_Written request A_
In the essay about growing up in a Southern California desert town, to which city did the grandparents take the writer on a road trip?

_Article_
Growing up in a small desert town in Southern California, I hated the idea of staying in that place forever and calling it my “home”. I loved taking field trips though they were never more than 50 or 60 miles away, but the important part was that they were away. My senior year of high school all my college applications were to somewhere foreign to where I had never been before, and not a single one was in California. To be away from home, meant to be free and to figure out where I really wanted to be. Before leaving to the Emerald City, my grandparents took me on a road trip all the way to Cincinnati, Ohio. In each state, there was something different to fall in love with. New Mexico had gorgeous copper colored rock formations that mirrored the Grand Canyon. Oklahoma had friendly livestock and hot gray skies. And Ohio had gorgeous trees, rivers, and tall long-lived skyscrapers. There was always something somewhere that “home” didn’t have, which of course made falling in love with a new place easier.

_Extracted material_
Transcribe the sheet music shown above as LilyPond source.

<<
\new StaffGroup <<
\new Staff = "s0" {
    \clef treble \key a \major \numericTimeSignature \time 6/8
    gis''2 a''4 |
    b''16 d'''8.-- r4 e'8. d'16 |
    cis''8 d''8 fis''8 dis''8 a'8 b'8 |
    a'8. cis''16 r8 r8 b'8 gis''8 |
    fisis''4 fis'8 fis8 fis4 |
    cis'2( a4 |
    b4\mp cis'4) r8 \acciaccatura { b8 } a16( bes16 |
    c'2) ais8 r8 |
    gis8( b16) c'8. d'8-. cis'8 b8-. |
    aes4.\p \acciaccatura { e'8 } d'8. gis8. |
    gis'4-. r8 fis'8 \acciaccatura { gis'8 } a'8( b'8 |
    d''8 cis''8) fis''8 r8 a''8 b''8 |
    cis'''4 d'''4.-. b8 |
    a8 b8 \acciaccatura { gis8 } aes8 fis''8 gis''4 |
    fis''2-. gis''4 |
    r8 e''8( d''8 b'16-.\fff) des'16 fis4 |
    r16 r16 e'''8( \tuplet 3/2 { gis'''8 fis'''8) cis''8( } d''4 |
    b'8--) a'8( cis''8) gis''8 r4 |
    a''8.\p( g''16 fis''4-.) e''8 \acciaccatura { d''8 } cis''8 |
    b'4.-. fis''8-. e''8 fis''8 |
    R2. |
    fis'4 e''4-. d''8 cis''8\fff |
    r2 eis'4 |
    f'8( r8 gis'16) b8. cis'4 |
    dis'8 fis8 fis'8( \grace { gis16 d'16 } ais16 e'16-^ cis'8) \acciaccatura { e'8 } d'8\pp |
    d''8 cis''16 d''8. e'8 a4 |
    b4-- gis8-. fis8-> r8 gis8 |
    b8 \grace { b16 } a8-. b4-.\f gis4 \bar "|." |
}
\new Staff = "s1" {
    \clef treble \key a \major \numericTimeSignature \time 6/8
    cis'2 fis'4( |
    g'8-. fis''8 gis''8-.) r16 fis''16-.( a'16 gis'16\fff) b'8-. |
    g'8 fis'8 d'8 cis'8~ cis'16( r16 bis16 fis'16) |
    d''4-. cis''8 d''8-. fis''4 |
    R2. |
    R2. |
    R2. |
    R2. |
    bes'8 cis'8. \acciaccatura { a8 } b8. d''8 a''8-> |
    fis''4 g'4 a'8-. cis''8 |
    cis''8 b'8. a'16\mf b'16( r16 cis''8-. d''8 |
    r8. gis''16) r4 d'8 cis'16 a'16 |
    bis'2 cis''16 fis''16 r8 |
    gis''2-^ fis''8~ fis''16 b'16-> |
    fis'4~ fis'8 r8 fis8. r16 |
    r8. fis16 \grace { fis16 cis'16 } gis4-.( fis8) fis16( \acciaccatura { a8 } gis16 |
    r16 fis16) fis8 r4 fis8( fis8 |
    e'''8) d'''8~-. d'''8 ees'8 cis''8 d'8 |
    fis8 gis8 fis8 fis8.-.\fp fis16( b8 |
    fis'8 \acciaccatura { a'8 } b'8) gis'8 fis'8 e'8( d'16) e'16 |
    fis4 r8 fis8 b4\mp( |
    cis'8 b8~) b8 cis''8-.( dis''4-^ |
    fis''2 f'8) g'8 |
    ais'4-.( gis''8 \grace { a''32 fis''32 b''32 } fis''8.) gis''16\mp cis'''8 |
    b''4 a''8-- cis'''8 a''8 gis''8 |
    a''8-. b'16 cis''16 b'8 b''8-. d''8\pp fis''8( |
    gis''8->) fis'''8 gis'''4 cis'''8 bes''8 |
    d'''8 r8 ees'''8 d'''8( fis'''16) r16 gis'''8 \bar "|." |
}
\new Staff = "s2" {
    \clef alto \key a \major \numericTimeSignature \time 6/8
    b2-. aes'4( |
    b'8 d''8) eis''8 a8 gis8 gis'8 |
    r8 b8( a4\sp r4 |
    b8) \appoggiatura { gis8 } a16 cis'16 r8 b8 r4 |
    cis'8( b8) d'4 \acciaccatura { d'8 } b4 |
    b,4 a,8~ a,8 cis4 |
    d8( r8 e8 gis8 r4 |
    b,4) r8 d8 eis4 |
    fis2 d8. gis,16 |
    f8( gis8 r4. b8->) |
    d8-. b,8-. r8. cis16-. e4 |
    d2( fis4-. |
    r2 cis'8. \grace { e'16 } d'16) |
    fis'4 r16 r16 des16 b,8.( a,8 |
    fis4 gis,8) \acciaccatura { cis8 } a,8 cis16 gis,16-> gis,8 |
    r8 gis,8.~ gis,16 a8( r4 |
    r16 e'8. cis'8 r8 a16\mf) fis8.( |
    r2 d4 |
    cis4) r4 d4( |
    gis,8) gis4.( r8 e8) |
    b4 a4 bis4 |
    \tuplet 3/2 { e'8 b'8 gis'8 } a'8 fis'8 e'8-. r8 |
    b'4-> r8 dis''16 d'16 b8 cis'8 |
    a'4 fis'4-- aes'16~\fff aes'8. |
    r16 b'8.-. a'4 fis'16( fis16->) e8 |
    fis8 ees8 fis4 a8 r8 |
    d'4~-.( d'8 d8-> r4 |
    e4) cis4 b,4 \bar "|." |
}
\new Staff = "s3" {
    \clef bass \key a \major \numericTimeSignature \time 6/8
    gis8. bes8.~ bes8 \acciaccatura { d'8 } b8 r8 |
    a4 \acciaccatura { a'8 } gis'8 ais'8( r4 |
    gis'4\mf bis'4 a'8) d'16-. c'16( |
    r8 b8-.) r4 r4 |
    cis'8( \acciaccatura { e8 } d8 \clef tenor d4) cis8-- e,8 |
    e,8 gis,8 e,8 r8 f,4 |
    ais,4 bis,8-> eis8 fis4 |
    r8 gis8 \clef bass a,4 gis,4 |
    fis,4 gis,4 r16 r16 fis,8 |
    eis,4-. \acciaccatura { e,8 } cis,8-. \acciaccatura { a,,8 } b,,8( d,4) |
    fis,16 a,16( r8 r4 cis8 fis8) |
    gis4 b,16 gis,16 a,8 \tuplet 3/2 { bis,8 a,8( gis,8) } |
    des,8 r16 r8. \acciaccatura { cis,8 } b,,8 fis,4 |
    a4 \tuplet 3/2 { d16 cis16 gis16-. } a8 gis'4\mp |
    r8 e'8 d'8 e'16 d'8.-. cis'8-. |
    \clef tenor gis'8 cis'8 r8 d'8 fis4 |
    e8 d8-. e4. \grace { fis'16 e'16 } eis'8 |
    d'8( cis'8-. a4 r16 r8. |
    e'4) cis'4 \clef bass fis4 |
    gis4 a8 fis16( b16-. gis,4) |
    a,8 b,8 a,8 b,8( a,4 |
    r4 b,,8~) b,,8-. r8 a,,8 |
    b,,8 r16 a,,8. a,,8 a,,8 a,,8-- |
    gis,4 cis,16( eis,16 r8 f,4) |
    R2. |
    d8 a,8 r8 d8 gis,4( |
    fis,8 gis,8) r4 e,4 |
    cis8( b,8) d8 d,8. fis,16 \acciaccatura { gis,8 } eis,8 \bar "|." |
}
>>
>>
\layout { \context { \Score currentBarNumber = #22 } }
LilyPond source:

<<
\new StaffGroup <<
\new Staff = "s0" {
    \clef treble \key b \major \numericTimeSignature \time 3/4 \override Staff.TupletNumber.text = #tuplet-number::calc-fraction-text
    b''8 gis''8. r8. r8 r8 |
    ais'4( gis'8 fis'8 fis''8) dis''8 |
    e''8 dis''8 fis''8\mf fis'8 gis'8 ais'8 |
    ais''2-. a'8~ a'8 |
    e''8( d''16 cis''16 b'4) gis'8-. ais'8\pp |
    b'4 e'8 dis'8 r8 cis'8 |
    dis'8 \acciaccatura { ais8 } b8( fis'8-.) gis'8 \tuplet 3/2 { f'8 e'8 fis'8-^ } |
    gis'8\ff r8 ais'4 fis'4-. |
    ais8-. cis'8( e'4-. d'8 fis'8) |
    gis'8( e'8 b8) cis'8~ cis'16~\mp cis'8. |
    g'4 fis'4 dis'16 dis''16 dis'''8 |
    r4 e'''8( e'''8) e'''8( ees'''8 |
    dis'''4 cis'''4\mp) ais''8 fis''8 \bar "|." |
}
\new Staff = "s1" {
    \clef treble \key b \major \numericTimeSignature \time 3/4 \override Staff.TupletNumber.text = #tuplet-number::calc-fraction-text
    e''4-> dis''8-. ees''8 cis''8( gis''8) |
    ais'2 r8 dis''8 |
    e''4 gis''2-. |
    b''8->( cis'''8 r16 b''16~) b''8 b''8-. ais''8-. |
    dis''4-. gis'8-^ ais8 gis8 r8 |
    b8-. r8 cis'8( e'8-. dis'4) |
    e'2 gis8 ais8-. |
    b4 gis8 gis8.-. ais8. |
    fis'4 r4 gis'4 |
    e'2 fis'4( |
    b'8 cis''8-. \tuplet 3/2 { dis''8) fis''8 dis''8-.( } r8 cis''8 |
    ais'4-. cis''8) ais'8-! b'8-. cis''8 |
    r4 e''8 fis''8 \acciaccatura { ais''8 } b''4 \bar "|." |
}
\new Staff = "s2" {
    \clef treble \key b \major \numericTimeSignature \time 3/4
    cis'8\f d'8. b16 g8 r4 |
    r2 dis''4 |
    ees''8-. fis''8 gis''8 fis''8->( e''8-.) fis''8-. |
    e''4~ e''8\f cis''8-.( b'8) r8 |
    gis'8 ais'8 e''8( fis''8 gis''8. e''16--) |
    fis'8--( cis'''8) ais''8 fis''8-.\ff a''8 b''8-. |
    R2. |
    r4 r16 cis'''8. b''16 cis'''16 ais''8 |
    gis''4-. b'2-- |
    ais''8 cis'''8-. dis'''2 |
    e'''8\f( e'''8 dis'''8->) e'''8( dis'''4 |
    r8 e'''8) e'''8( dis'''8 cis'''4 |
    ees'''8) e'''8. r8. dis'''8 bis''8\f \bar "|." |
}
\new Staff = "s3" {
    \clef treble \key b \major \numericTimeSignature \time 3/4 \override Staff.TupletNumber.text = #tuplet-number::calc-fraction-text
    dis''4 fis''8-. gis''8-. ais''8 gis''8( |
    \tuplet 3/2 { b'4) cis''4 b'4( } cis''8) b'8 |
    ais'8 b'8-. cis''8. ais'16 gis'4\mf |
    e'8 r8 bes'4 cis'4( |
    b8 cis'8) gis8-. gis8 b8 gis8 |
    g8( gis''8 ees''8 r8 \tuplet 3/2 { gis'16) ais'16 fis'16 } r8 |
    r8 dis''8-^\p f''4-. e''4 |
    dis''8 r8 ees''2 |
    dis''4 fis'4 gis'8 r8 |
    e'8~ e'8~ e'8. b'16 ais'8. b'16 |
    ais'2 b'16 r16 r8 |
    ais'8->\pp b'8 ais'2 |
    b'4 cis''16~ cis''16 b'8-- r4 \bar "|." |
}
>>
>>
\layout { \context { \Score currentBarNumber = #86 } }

_Written request B_
How many lines of the records contain the string "LilyPond"? Count them with case mattering, and reply with the number alone.

_Task solution A_
Cincinnati, Ohio.

_Task solution B_
2